Information provided —
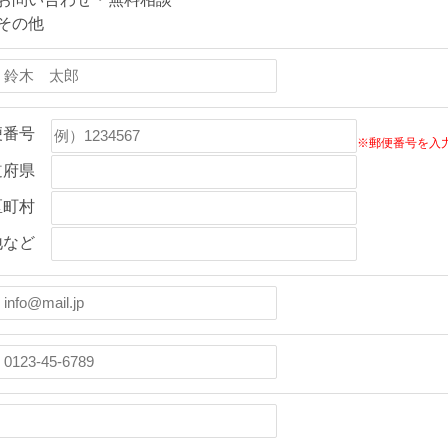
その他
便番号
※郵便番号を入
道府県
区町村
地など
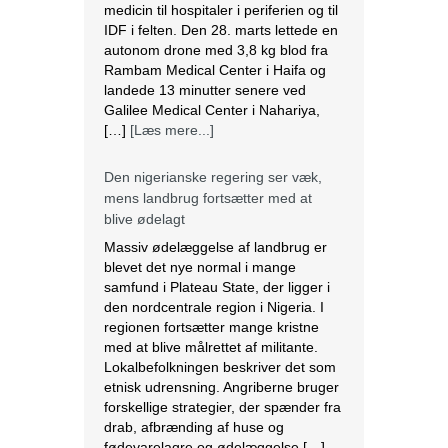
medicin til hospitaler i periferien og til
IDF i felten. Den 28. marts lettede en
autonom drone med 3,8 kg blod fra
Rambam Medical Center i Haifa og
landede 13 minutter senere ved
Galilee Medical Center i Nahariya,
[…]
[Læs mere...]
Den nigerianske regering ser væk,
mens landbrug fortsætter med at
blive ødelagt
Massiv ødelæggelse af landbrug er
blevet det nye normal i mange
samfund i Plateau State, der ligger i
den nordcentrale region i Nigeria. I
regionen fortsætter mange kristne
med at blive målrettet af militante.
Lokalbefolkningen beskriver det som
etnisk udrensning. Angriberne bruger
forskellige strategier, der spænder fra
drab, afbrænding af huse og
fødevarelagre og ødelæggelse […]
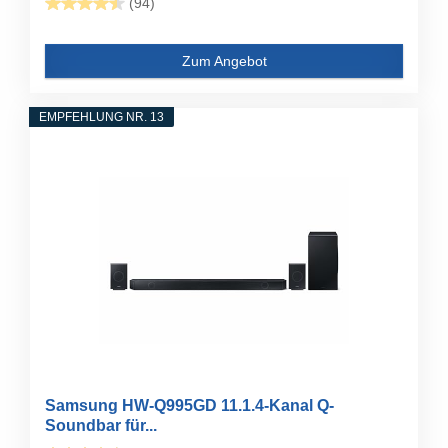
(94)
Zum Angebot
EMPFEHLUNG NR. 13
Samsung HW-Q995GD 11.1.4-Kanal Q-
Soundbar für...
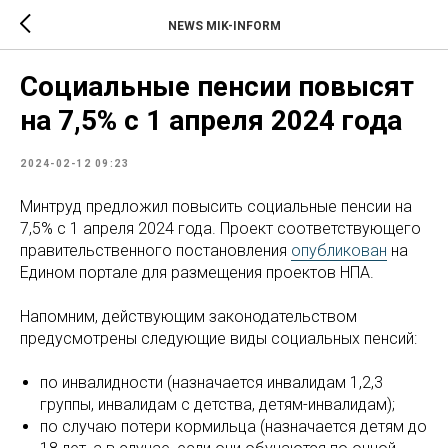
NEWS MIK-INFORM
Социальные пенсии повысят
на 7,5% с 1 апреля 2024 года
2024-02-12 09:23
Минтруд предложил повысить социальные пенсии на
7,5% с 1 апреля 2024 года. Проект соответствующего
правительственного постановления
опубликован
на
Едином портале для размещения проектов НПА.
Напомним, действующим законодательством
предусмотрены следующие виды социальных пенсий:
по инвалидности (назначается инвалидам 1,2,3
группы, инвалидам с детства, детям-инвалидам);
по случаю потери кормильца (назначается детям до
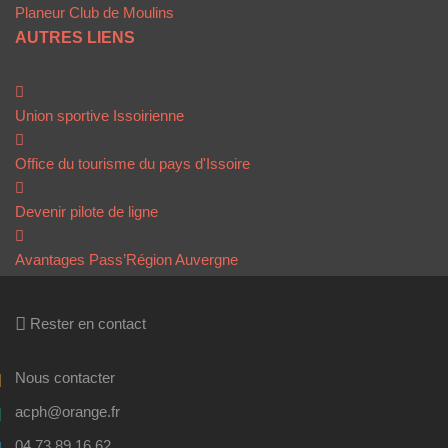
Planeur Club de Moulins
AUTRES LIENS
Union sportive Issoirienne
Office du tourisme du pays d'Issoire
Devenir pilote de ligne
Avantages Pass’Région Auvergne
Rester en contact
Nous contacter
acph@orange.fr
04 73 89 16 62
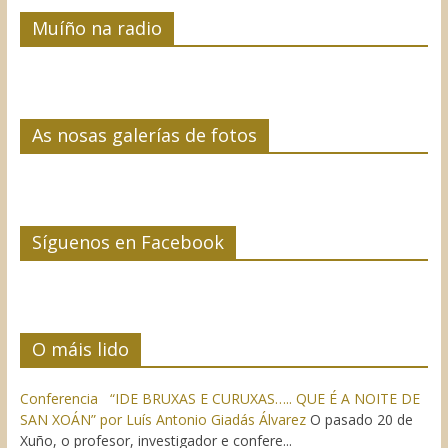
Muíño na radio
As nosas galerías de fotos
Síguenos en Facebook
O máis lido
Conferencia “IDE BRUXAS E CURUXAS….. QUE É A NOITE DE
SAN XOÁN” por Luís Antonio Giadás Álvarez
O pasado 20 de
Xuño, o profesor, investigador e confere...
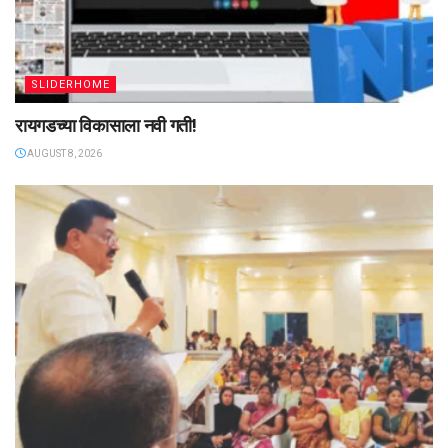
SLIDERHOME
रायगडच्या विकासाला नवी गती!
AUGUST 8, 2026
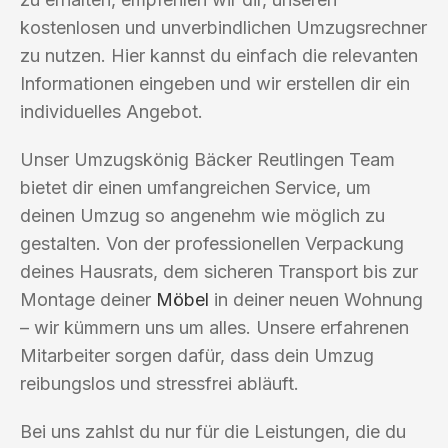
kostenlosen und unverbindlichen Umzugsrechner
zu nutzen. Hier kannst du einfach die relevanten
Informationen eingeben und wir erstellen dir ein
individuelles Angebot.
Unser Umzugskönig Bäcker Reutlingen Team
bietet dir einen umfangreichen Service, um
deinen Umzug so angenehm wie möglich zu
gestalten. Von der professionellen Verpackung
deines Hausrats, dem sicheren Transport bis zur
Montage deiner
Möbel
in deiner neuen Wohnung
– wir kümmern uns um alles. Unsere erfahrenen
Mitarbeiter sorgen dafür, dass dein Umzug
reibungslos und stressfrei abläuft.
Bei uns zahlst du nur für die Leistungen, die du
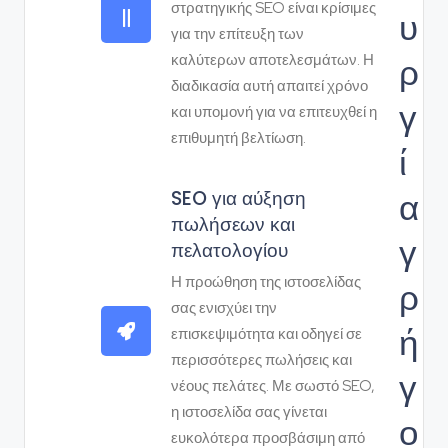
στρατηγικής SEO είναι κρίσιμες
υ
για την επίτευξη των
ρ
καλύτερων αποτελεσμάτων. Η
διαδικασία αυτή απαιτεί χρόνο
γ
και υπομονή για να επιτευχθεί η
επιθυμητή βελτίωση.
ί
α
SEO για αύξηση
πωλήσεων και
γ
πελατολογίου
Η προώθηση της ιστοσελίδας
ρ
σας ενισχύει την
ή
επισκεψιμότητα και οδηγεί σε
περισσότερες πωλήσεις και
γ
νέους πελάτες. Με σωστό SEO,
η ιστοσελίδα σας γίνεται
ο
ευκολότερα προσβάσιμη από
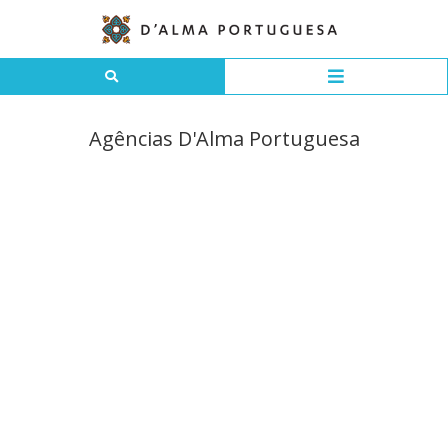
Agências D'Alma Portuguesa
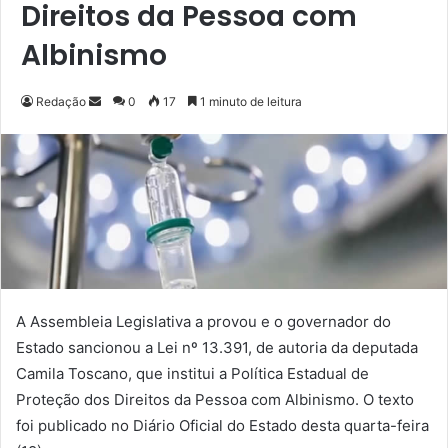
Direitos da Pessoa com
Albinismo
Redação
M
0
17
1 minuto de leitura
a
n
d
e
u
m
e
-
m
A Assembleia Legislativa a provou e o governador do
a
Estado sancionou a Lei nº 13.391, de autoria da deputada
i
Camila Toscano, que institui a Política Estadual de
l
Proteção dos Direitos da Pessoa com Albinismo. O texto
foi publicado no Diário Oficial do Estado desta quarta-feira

About this exercise — Write only the number of lines in the records that include the word "deiner".

Written answer — 2